** Instructions to follow **
Which lines in the data below contain the word "работников"? Report each of them in full.

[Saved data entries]
_ _ _ _ _ _ _

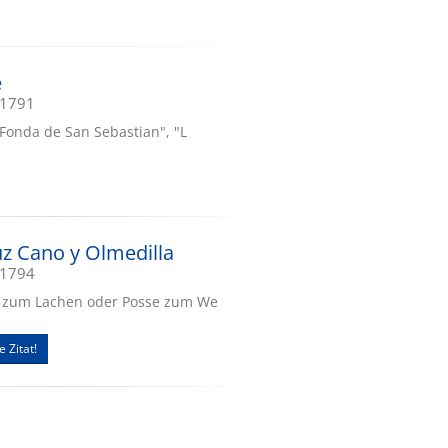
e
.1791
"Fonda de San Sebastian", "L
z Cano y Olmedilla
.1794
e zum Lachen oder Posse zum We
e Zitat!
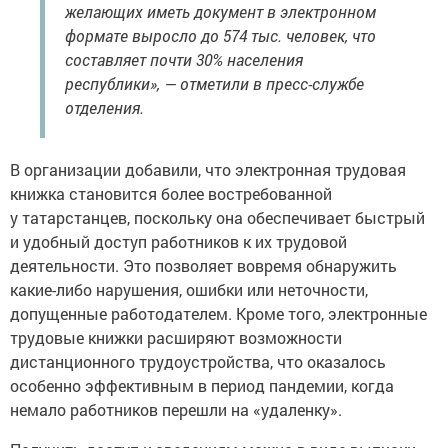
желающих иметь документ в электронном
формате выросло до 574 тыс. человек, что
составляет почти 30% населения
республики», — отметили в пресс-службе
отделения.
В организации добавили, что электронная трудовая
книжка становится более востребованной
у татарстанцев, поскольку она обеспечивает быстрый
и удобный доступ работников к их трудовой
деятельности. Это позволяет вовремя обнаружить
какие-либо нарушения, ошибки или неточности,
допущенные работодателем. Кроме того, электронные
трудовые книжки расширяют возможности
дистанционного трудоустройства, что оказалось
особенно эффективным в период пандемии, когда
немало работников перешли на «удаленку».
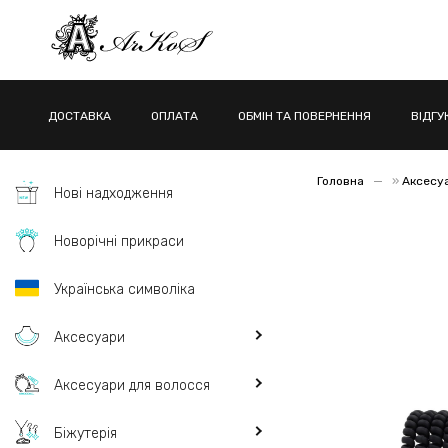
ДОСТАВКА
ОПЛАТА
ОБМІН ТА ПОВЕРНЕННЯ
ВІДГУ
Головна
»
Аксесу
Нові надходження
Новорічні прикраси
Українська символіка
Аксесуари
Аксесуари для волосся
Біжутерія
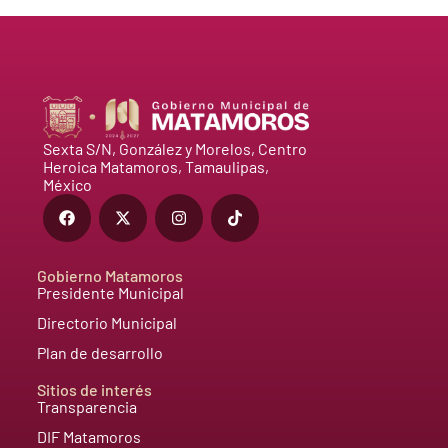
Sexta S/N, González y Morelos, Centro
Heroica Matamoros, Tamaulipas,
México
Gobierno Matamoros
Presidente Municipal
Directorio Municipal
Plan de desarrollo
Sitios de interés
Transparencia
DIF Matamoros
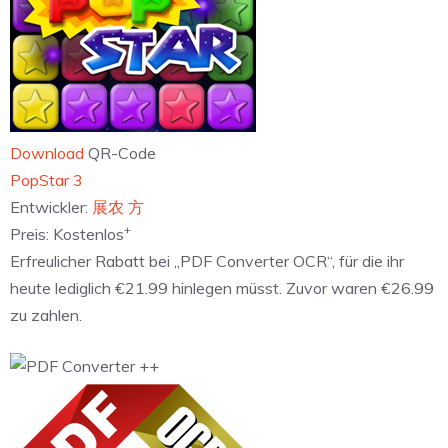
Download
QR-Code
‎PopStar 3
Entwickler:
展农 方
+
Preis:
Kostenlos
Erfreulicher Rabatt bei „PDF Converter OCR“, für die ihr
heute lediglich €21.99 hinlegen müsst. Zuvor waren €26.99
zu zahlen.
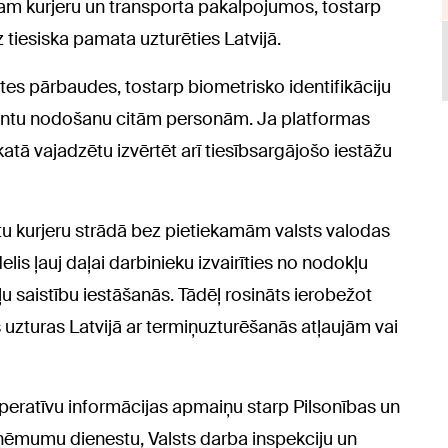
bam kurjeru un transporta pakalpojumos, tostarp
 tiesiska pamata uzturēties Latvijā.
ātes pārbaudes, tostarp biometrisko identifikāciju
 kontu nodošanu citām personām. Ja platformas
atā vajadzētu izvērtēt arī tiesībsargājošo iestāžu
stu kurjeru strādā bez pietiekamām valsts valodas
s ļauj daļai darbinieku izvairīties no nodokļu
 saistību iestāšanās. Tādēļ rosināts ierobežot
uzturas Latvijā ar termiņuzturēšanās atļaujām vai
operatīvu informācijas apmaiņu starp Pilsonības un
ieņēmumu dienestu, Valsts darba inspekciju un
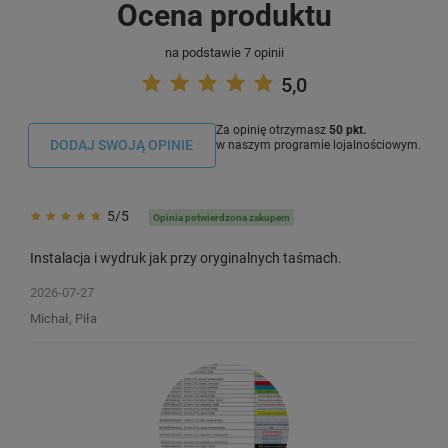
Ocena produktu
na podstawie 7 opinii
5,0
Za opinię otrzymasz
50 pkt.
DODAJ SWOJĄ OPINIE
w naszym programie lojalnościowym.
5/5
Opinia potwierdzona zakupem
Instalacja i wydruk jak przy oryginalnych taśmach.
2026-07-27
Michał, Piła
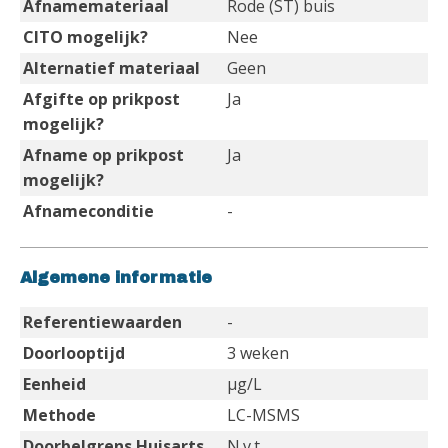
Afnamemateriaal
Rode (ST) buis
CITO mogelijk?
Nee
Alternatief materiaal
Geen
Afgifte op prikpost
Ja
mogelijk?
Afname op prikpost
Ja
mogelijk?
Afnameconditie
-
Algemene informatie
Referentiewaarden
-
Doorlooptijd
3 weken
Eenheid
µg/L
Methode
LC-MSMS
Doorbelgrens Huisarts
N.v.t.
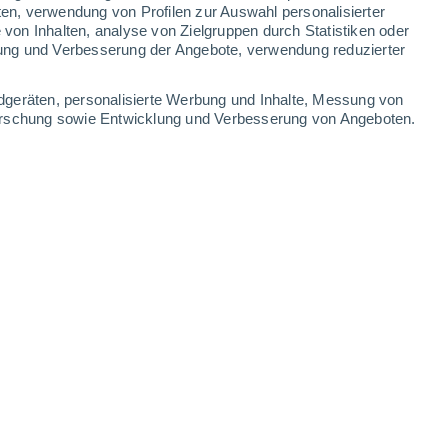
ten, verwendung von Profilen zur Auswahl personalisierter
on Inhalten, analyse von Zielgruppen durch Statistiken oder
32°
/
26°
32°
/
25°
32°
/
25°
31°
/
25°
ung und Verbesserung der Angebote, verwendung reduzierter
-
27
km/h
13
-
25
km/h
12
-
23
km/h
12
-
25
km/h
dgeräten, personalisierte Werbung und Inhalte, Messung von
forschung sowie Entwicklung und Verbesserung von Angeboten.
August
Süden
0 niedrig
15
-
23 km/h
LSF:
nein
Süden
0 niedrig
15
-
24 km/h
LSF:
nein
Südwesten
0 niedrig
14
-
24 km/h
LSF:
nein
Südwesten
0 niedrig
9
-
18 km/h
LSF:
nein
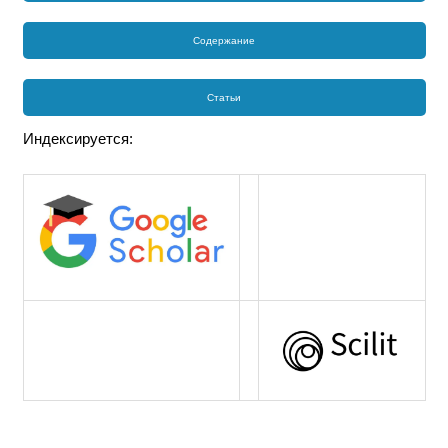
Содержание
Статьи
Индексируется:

_ _ _ _ _ _ _

** Answer for the task **
и удобный доступ работников к их трудовой
немало работников перешли на «удаленку».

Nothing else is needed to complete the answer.